春爛漫 覚王山散歩(昼食) その2

(上から読んでね)
 西の入口を押して細長い店内に入ると、すぐに古本の棚があって、およよ!『齋藤茂吉全集第35巻』(岩波書店)が並んでいるではありませんか。中身を見れば、書簡集だ。齋藤茂吉自体に興味はないけれど、終戦(昭和20年)前後の庶民の様子については関心があるので、即購入。その他にも沼田多稼蔵『日露陸戦新史』(岩波新書特装版)、新刊本の『大震災下の福祉救援』(昭和堂)など6冊を買ってワシャの鞄はずいぶんと重たくなってしまった。
 話が延びているが、ここから結になる。
 ワシャは歴史が好きで、特に『坂の上の雲』を読んで以来、日露戦争が気になっている。だから前述の『日露陸戦新史』を買った。早速、帰宅して読む。この本は昭和15年紀元2600年記念に発行された本であり、序にも《帝国は日露戦争の結果外に対しては一躍列強と比肩し東亜に於ける覇権を握り内に対しては国防の不安を一掃史大陸発展の国是を遂行し得るに至り……》とまことに景気がいい。

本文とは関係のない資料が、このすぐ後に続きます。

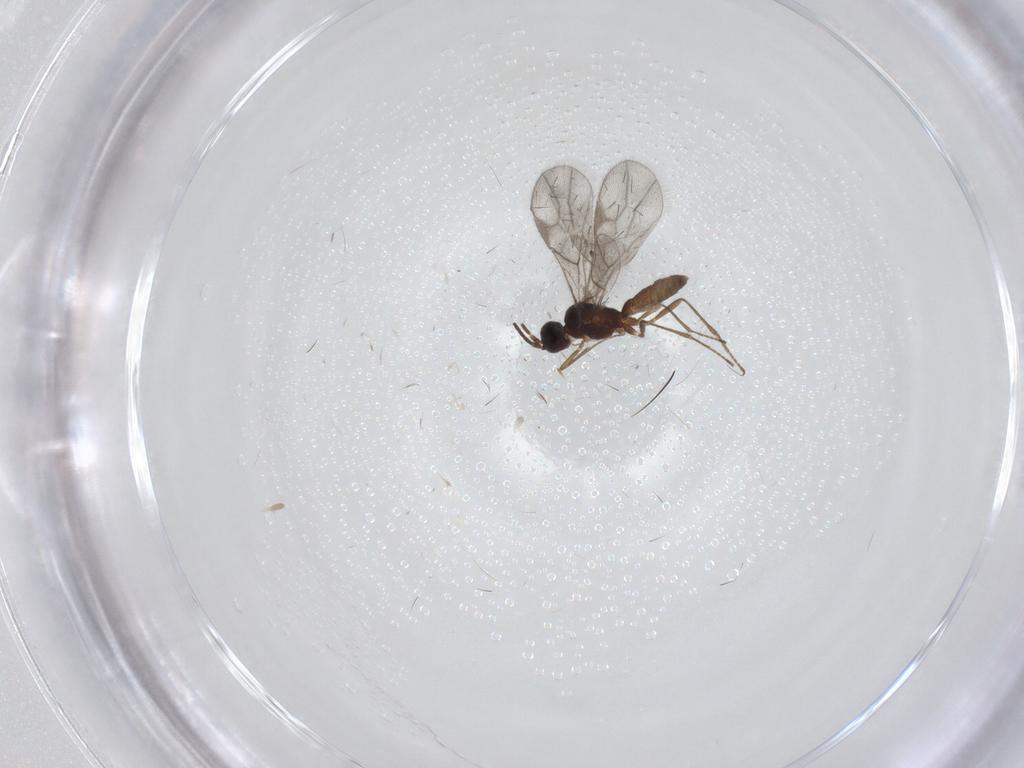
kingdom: Animalia
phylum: Arthropoda
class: Insecta
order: Hymenoptera
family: Braconidae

まあ現役の陸軍中将が書いたものだから仕方がない。
 この中に旅順総攻撃の下りがあった。凡将乃木希典とアホ参謀の伊地知幸介のコンビが多数の将兵を無駄死にさせてしまったあの攻撃である。死傷者5万余を費やしても陥落しなかったロシアの堡塁はべトン(セメント)で固められた鉄壁の要塞だった。その上、ロシアはこの当時の最新兵器である機関銃を堡塁ごとに備えてある。日本の将兵はなぎ倒されるためだけに総攻撃に参加しているようなものだった。
 このくだりは涙なくしては読めない。愚将め、べトンめ、機関銃め。
 ふと脇を見ると、今日の昼、食事に寄った店の箸袋があった。「手のべとんかつ うめだ」と書いてある。それが『日露陸戦新史』を読んだので「手の“べとん”かつ うめだ」としか読めなくなったのじゃ。

 長い割りには、詰まらないオチで、どーもすいません。